I had the pleasure and honor of being the juror for Low Tech at the Fort Collins Center for Fine Art Photography.
I was excited to see so many great entries, almost 2000 of them. So many ideas, so many processes, it was a rough, rough edit.
I want to thank Hamidah Glasgow and Azarie Furlong for the honor of being part of this great show, for their support, and for hanging so beautifully this mammoth show that fills the space, educates the public about how creative photography can be, and showcases a international pool of talent. It is a show we can all be proud of.
We will be focusing on the artwork of the show here on the Flat File. I hope you like it as much as I do.
This was my artist statement – it speaks to process, but also to creativity.
In this world of high tech gadgets, megapixels and digital color management, the craft of photography is often buried in the details. We find ourselves asking, how did you do that? What camera did you use? What film? Is that digital? What filter in
Photoshop? How many layers does that have? Is that really a conversation we should be having?

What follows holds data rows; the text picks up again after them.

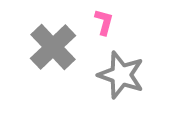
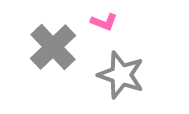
pink L-shape: rotated 96 degrees clockwise
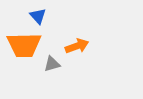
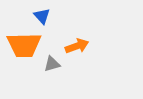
blue triangle: moved 4 px right
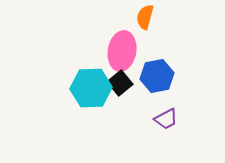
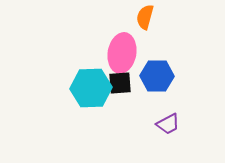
pink ellipse: moved 2 px down
blue hexagon: rotated 12 degrees clockwise
black square: rotated 35 degrees clockwise
purple trapezoid: moved 2 px right, 5 px down
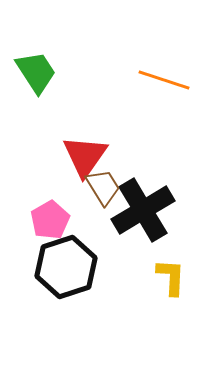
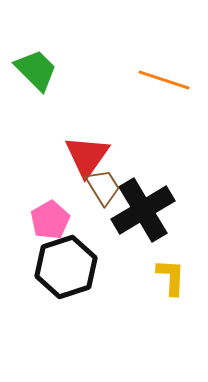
green trapezoid: moved 2 px up; rotated 12 degrees counterclockwise
red triangle: moved 2 px right
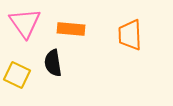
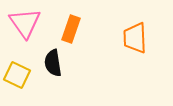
orange rectangle: rotated 76 degrees counterclockwise
orange trapezoid: moved 5 px right, 3 px down
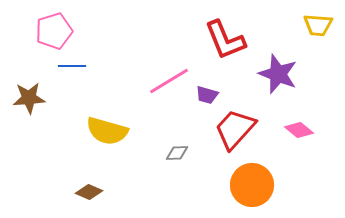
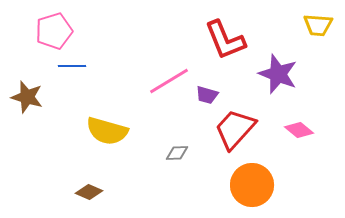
brown star: moved 2 px left, 1 px up; rotated 20 degrees clockwise
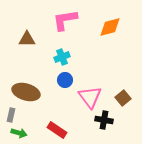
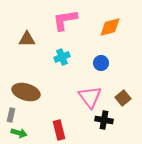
blue circle: moved 36 px right, 17 px up
red rectangle: moved 2 px right; rotated 42 degrees clockwise
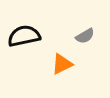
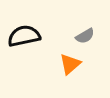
orange triangle: moved 8 px right; rotated 15 degrees counterclockwise
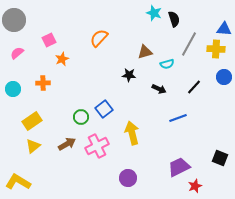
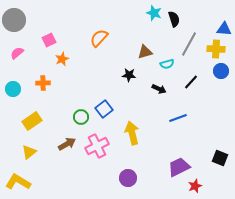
blue circle: moved 3 px left, 6 px up
black line: moved 3 px left, 5 px up
yellow triangle: moved 4 px left, 6 px down
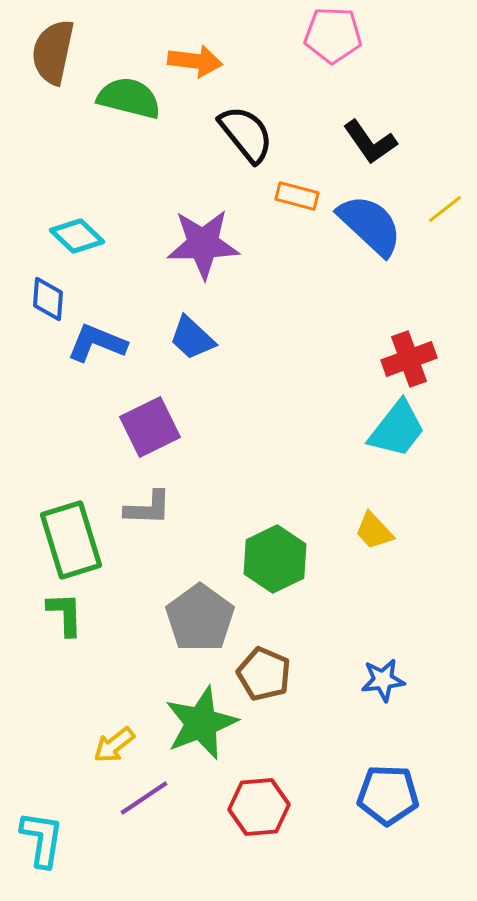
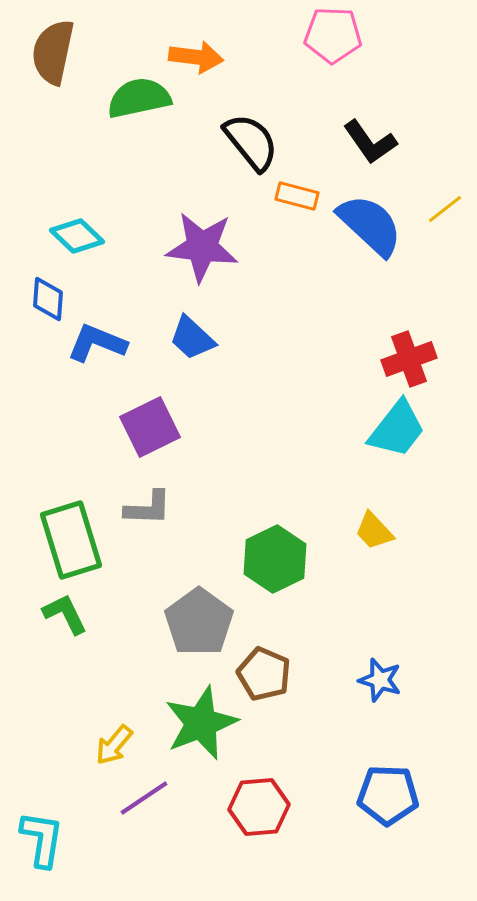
orange arrow: moved 1 px right, 4 px up
green semicircle: moved 10 px right; rotated 26 degrees counterclockwise
black semicircle: moved 5 px right, 8 px down
purple star: moved 1 px left, 3 px down; rotated 8 degrees clockwise
green L-shape: rotated 24 degrees counterclockwise
gray pentagon: moved 1 px left, 4 px down
blue star: moved 3 px left; rotated 24 degrees clockwise
yellow arrow: rotated 12 degrees counterclockwise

The low tech approach allows us to talk about the images, what the intent of the artist is, and the craft and creativity of photography. The idea of “low tech” photography is a contradiction in terms, alternative processes like Palladium,
Ambrotype, Cyanotype and Gum Bichromate require extensive skill, patience and an attention to detail. It requires the artist to pre-visualize the work from concept to print, taking into account its inconsistency and ability to have a serendipitous
result. Using toy cameras, like a Diana or Holga, give us the opportunity to expect the unexpected. For these processes, film is not an arcane museum object, but a living tool, the base to work magic from. That plastic coated light sensitive material
that exposes our ideas, flexible and tangible, enables artists an extended range for creativity.
This exhibition, Low Tech, is a celebration of attention to detail, of craft and composition, and lastly about process.
Leigh Anne Langwell’s other worldly photograms swim in primordial ooze, or stretch towards the outer reaches of the solar system. Her structured process is one of creating clever architectural abstracts through meticulous efforts. Ben Panter
takes the truest course of low tech with his pinhole landscapes. Exposures made through common household objects like an egg carton or breath mint tin prove it isn’t the camera, but the idea and execution that matters. Walt Jones used hot wax to sculpt dancers leaping across the page. Grant Hamilton and Leon Alesi used the instant technology of Polaroid to craft colorful abstract stories. With a toy Holga camera, we see Marita Gootee’s kid filled poolside.
Low Tech spans the gamut of processes, ideas and visions. Landscapes, Portraits, Still Lifes, all exposing us to the talent and creativity of the medium, as well as its talented artists.